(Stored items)
===

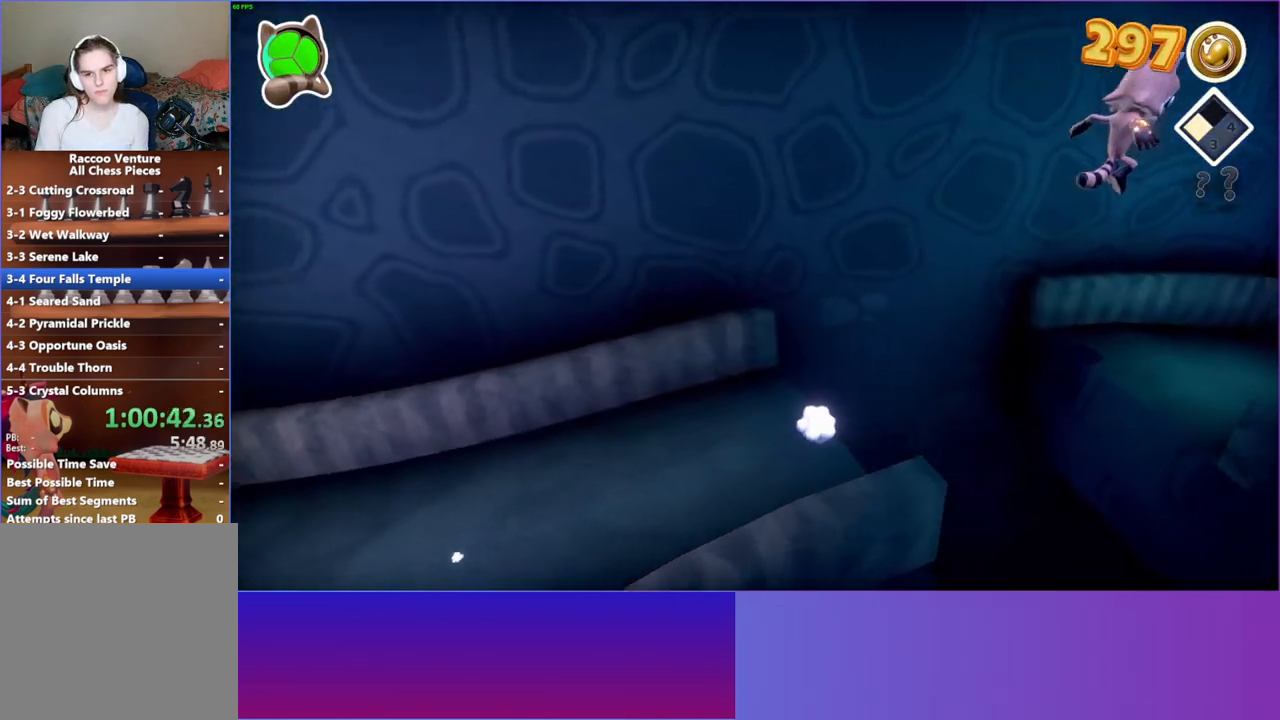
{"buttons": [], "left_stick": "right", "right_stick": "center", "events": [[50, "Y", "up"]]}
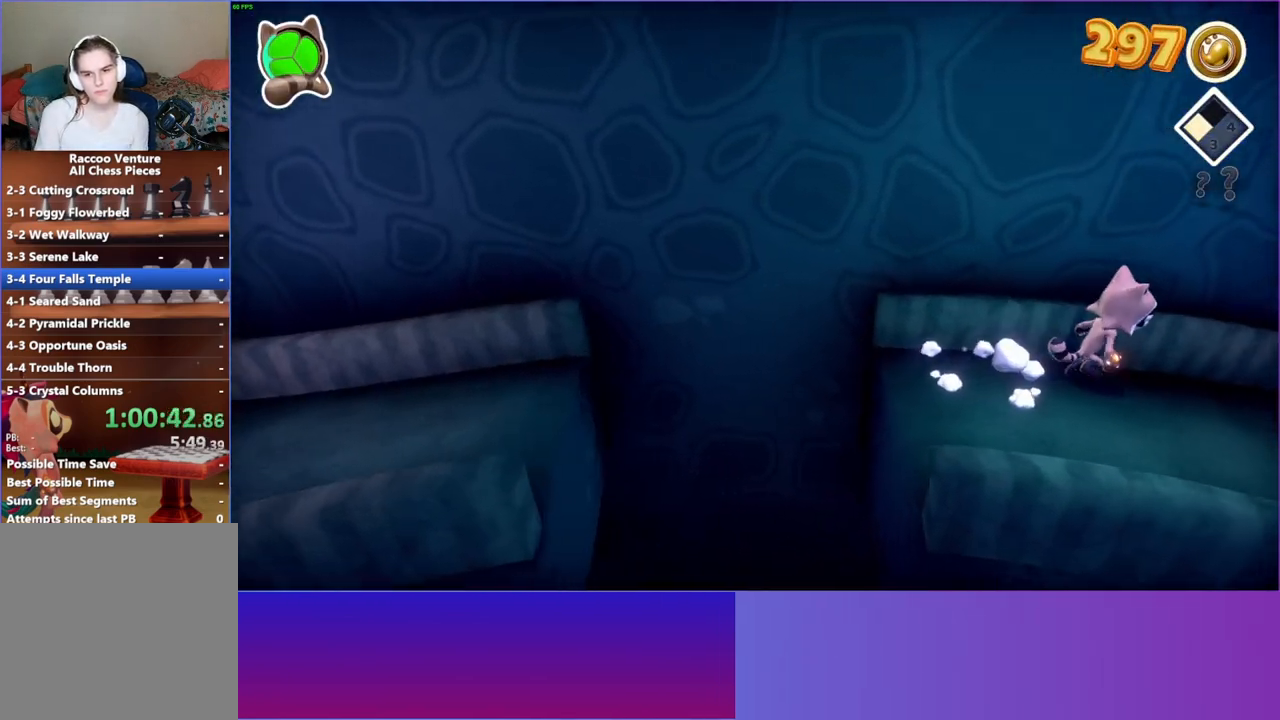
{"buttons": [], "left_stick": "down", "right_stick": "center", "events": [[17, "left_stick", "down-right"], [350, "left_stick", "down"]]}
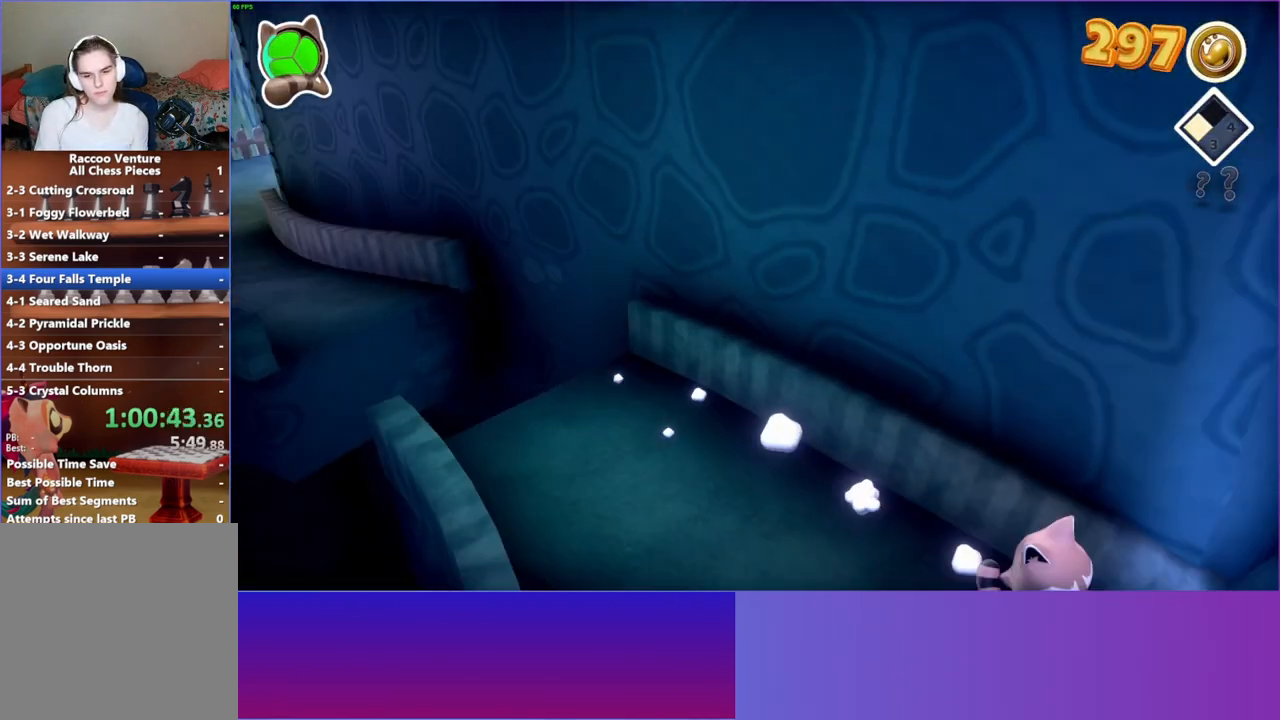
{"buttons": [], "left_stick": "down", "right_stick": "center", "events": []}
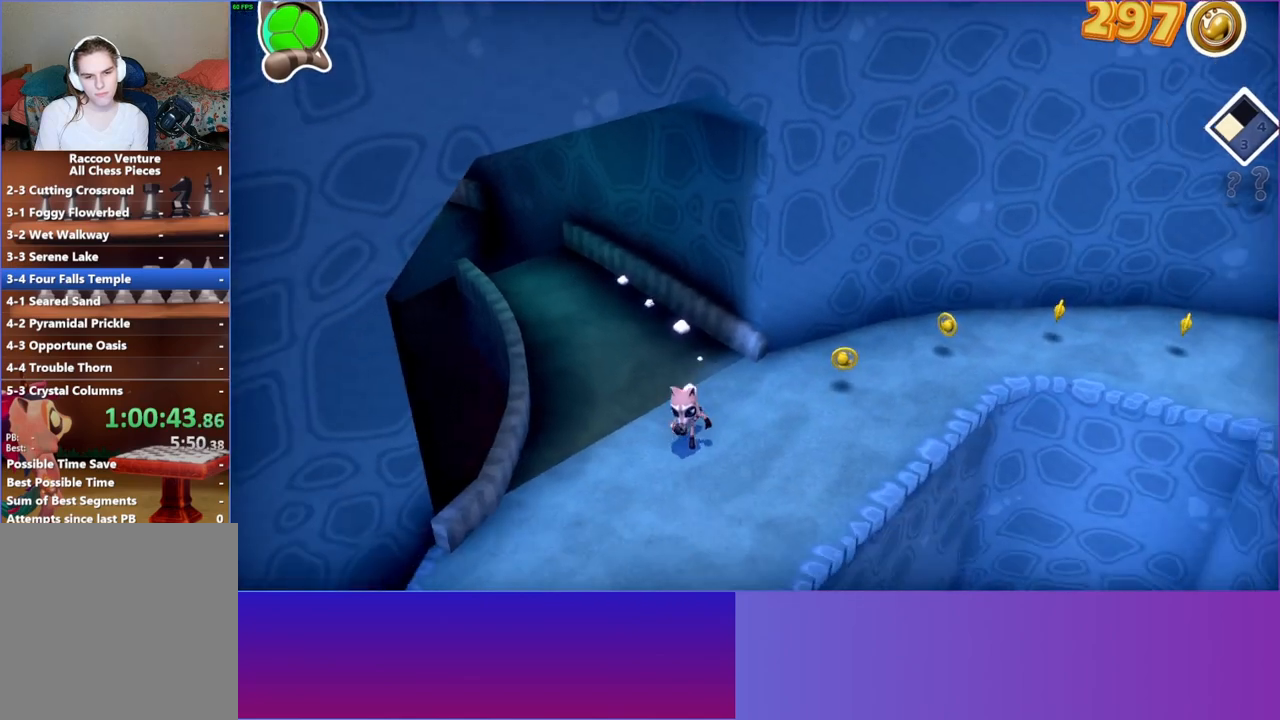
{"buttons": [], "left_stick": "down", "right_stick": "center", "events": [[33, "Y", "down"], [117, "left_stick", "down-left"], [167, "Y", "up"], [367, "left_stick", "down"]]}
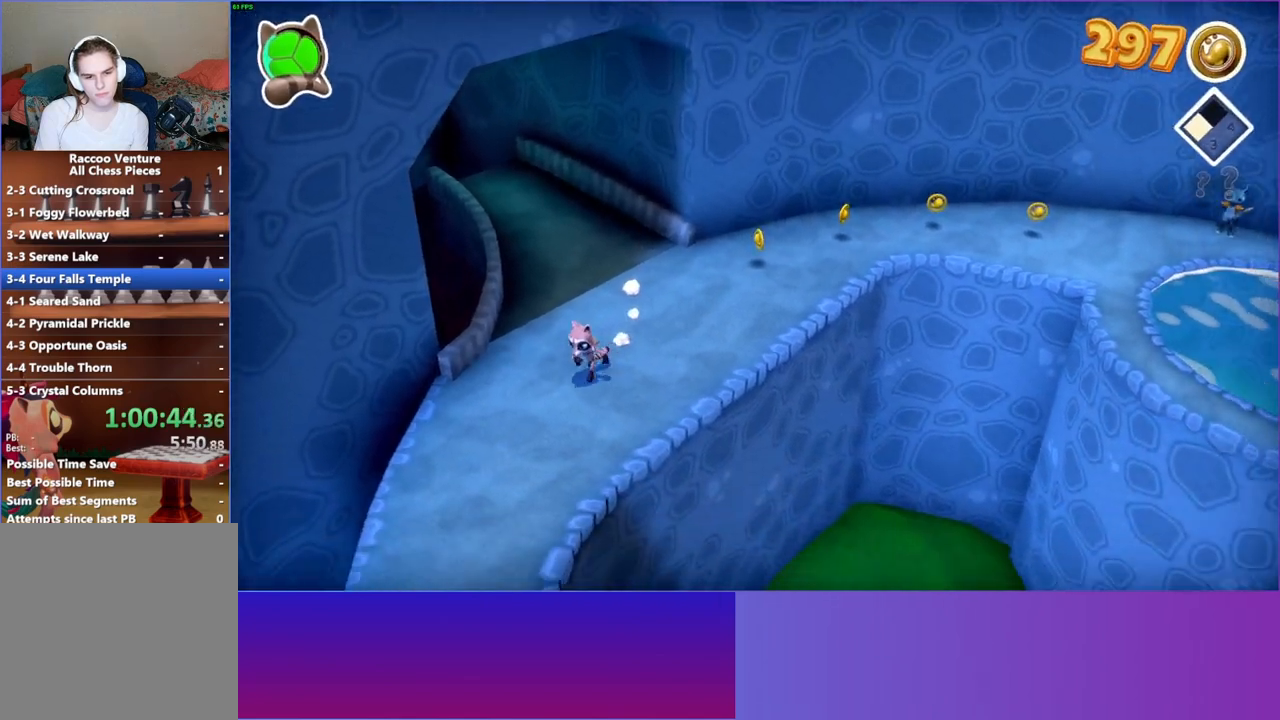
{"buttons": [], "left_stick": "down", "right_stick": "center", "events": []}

===

Images aside, return each entry above precisely as it stands.

{"buttons": [], "left_stick": "right", "right_stick": "center", "events": [[50, "Y", "up"]]}
{"buttons": [], "left_stick": "down", "right_stick": "center", "events": [[17, "left_stick", "down-right"], [350, "left_stick", "down"]]}
{"buttons": [], "left_stick": "down", "right_stick": "center", "events": []}
{"buttons": [], "left_stick": "down", "right_stick": "center", "events": [[33, "Y", "down"], [117, "left_stick", "down-left"], [167, "Y", "up"], [367, "left_stick", "down"]]}
{"buttons": [], "left_stick": "down", "right_stick": "center", "events": []}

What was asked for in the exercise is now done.